*** PROVIDED DATA Section Begins ***
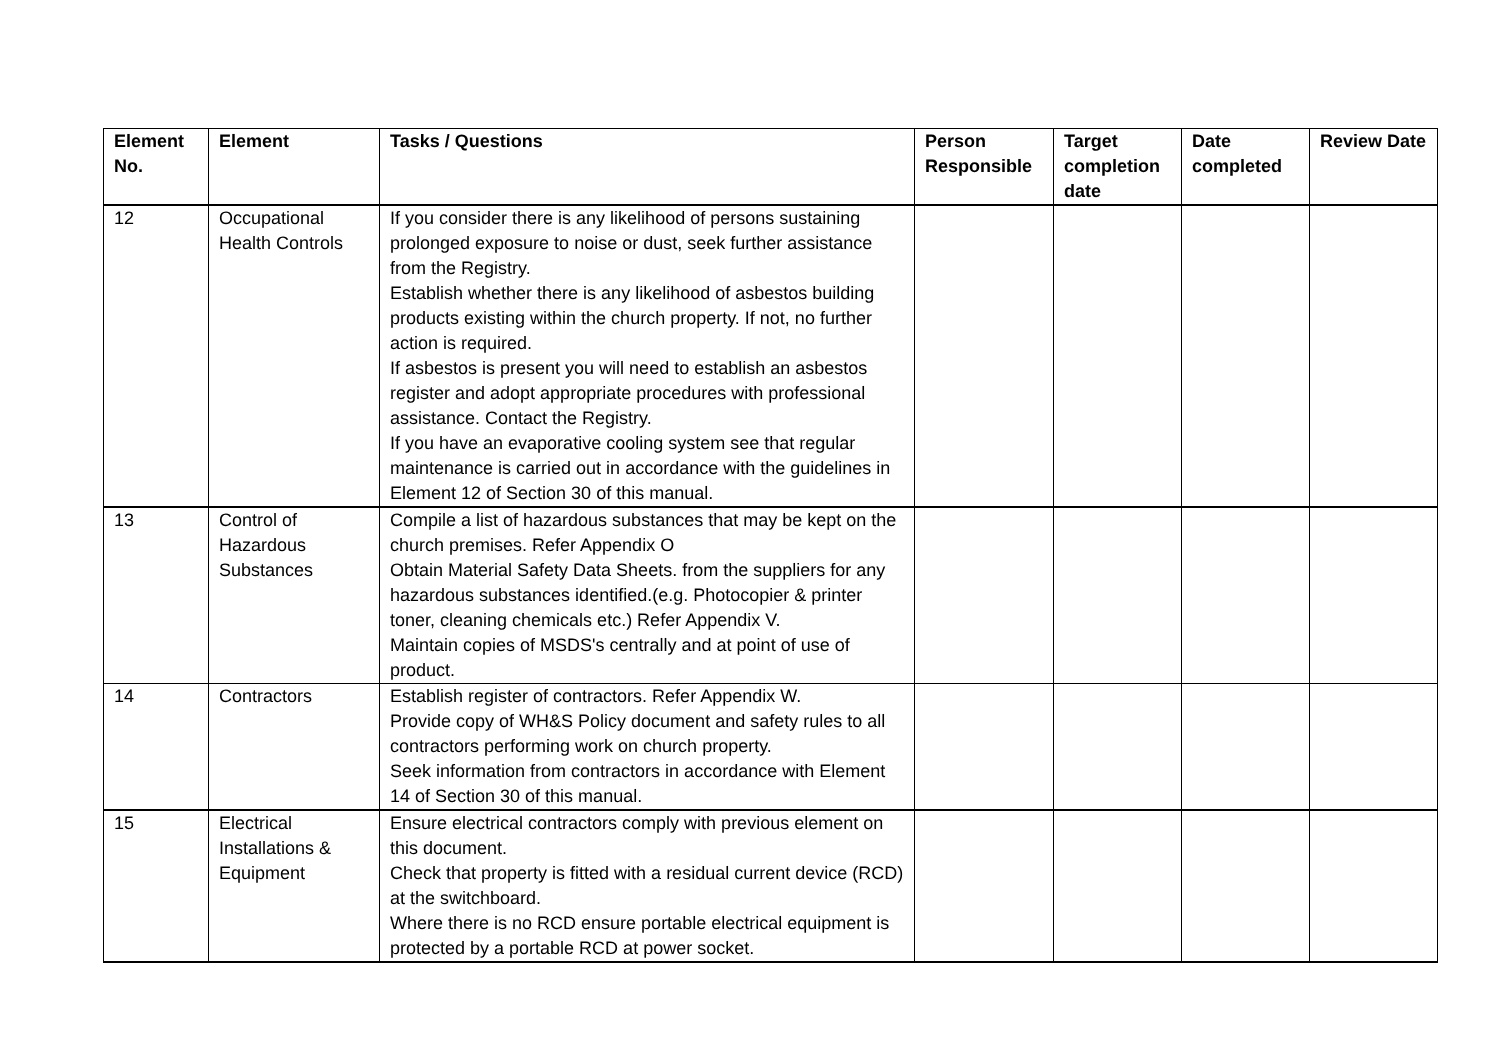| Element No. | Element | Tasks / Questions | Person Responsible | Target completion date | Date completed | Review Date |
| --- | --- | --- | --- | --- | --- | --- |
| 12 | Occupational Health Controls | If you consider there is any likelihood of persons sustaining prolonged exposure to noise or dust, seek further assistance from the Registry. Establish whether there is any likelihood of asbestos building products existing within the church property. If not, no further action is required. If asbestos is present you will need to establish an asbestos register and adopt appropriate procedures with professional assistance. Contact the Registry. If you have an evaporative cooling system see that regular maintenance is carried out in accordance with the guidelines in Element 12 of Section 30 of this manual. | | | | |
| 13 | Control of Hazardous Substances | Compile a list of hazardous substances that may be kept on the church premises. Refer Appendix O Obtain Material Safety Data Sheets. from the suppliers for any hazardous substances identified.(e.g. Photocopier & printer toner, cleaning chemicals etc.) Refer Appendix V. Maintain copies of MSDS's centrally and at point of use of product. | | | | |
| 14 | Contractors | Establish register of contractors. Refer Appendix W. Provide copy of WH&S Policy document and safety rules to all contractors performing work on church property. Seek information from contractors in accordance with Element 14 of Section 30 of this manual. | | | | |
| 15 | Electrical Installations & Equipment | Ensure electrical contractors comply with previous element on this document. Check that property is fitted with a residual current device (RCD) at the switchboard. Where there is no RCD ensure portable electrical equipment is protected by a portable RCD at power socket. | | | | |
*** PROVIDED DATA Section Ends ***
Reproduce without change every line of the entries above, from the one containing "14 | Contractors" through the last.

COMPLETED EXERCISE:
| 14 | Contractors | Establish register of contractors. Refer Appendix W. Provide copy of WH&S Policy document and safety rules to all contractors performing work on church property. Seek information from contractors in accordance with Element 14 of Section 30 of this manual. | | | | |
| 15 | Electrical Installations & Equipment | Ensure electrical contractors comply with previous element on this document. Check that property is fitted with a residual current device (RCD) at the switchboard. Where there is no RCD ensure portable electrical equipment is protected by a portable RCD at power socket. | | | | |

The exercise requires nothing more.